Showing posts with label Jolandi Jacobi. Show all posts
Showing posts with label Jolandi Jacobi. Show all posts

Saturday, February 24, 2018

Carl Jung: Such a dream has always to be understood under two aspects.



To Jolande Jacobi

Dear Frau Jacobi, 27 October 1936

Best thanks for your kind letter.

I have just got back from America, where I had a pretty gruelling time.

I am thinking of severely restricting my work this winter because I am working on a book that has long been due.

I have also suspended most of my lectures and therefore cannot, unfortunately, accept your kind invitation to lecture in Vienna.

I regret very much that I cannot duplicate or triplicate myself, which would make things decidedly easier.

With regard to your dream, I entirely agree that it is a "big" one.

It is obviously dreamt in a state of introversion.

In such a state the deeper layers of the unconscious become activated, and since the collective unconscious does not keep strictly within the limits of time and space as we conceive them, shifts in time and space may easily occur.

If in a dream there is an intense regression in time, for instance back to earlier centuries, this also indicates a progression covering the
same span of time.

Such a dream has always to be understood under two aspects.

On the one hand the historical root, on the other the freshness of the tree.

The tree is what grows in time.

The youth always signifies enterprise, hastening ahead, anticipation.

The tree expresses spiritual growth in time.

The planting of the tree means the beginning of a development whose fruits will appear in the new Platonic month.

The two historical vagabonds are the opposite of the youth, namely the historical, primitive element, the deposit of the past in the body.

The blood potion seals the union of opposites, the coniunctio oppositorum from which new growth will come.

The dream is in my opinion a look behind the scenes into the age-old processes of the human mind, which might explain your
special feeling of happiness.

With best regards,

Yours sincerely,

C.G. Jung ~Carl Jung, Letters Vol I, Pages 221-222

Friday, June 30, 2017

Carl Jung: The stuff men talk on such occasions, sniffing around each other like dogs, is what the English call "eyewash."



Dear Frau Jacobi, 21 April 1933

Many thanks for your detailed letter.

From what you say of him, Dr. N. seems to be the right man.

If he can win over Frau S., in whose sound judgment I have the fullest confidence, he must be quite something.
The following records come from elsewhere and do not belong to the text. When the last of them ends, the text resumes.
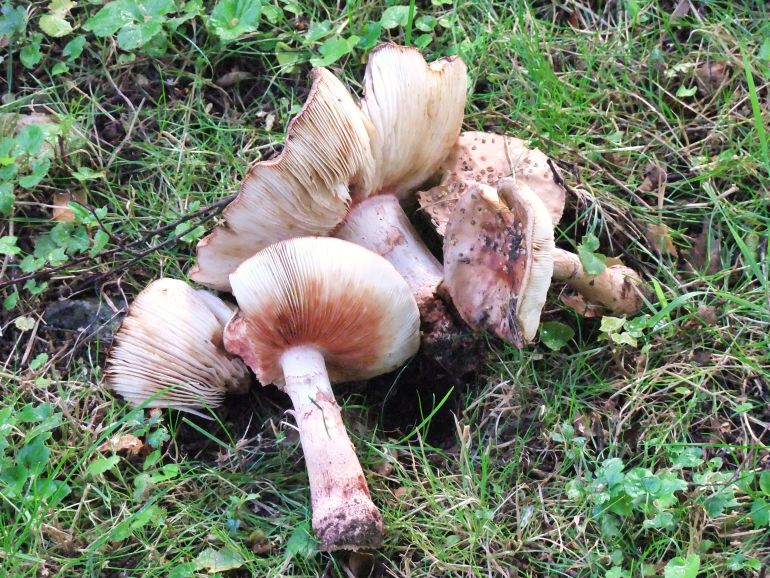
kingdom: Fungi
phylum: Basidiomycota
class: Agaricomycetes
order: Agaricales
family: Amanitaceae
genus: Amanita
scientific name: Amanita rubescens
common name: rødmende fluesvamp
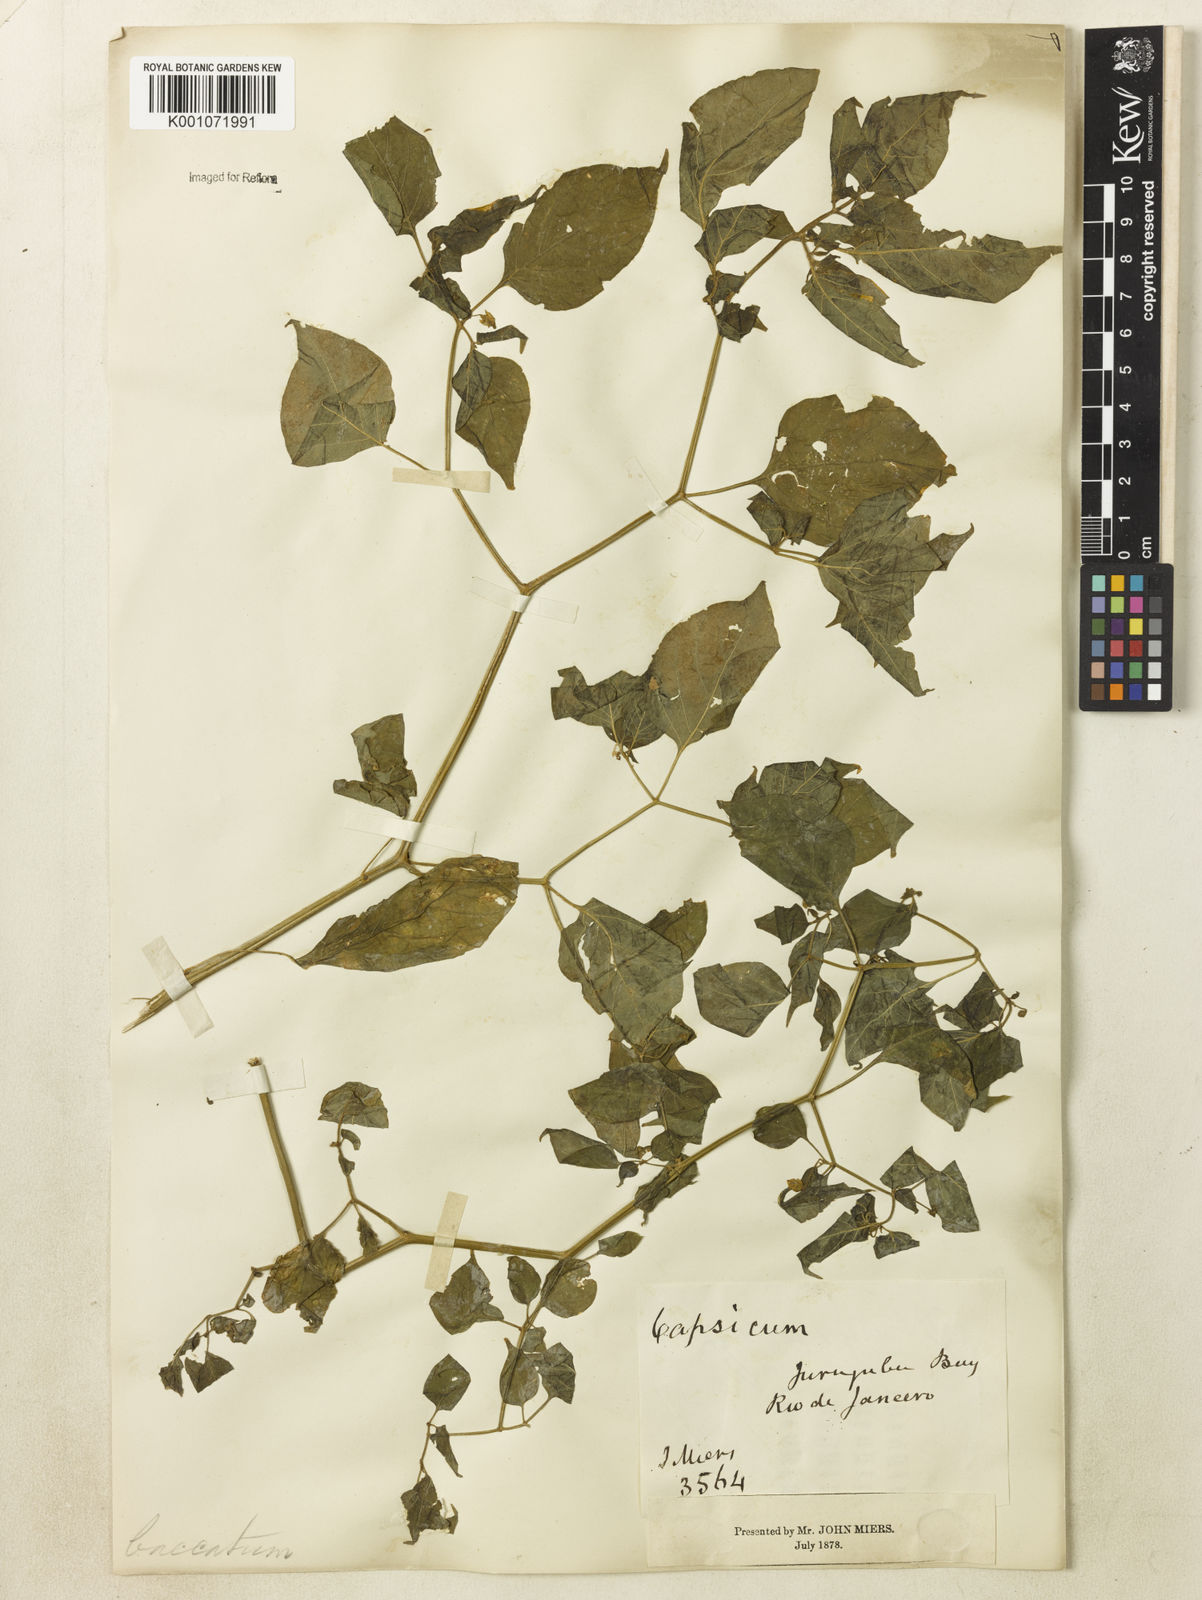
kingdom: Plantae
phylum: Tracheophyta
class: Magnoliopsida
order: Solanales
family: Solanaceae
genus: Capsicum
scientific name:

An ordinary idiot of a neurologist couldn't do that.

X. is an extraordinarily difficult case, unfortunately far advanced in neurotic degeneration.

The danger is that the treatment will get lost in trivialities.

With X. one must always keep the whole in mind.

He should be cured from "above," for ultimately it is a question of the great conflict for a Weltanschauung, which in his case has collided with an antiquated infantile attitude embodied by his wife.

Hence on the one hand this great question must be considered, and on the other his infantilism and the junk shop of trivialities.

No small task!

I would be glad to know of an intelligent neurologist in Vienna. I have often been asked.

My wife has told me of all the garbage that has piled up round the magazine project.

Oh this animal I hope I won't need to do any more explanatory work.

For instance the essence of the "famous" meeting in Munich was my private talk with Heyer, where only the two of us were together.

I had to see what sort of programme he would commit himself to.

Even then I had my private doubts, but had still to wait for the official document, the prospectus, where it was bound

to come out how those gentlemen were planning the project.

I then saw that everything would devolve upon me and that I would be boundlessly overburdened.

An absolutely unworkable proposition!

The stuff men talk on such occasions, sniffing around each other like dogs, is what the English call "eyewash."

Everything null and void, valueless, until there's a signed contract. That alone counts.

Everything else a capricious, deceptive anima intrigue that simply drives women crazy, because they always want to know why and how.

The main thing is to know how things are not done.

Please give X. my best greetings and tell him-because his love is all too easily injured-he should meditate on Paul's words in the Epistle to the Corinthians: "Love endureth all things."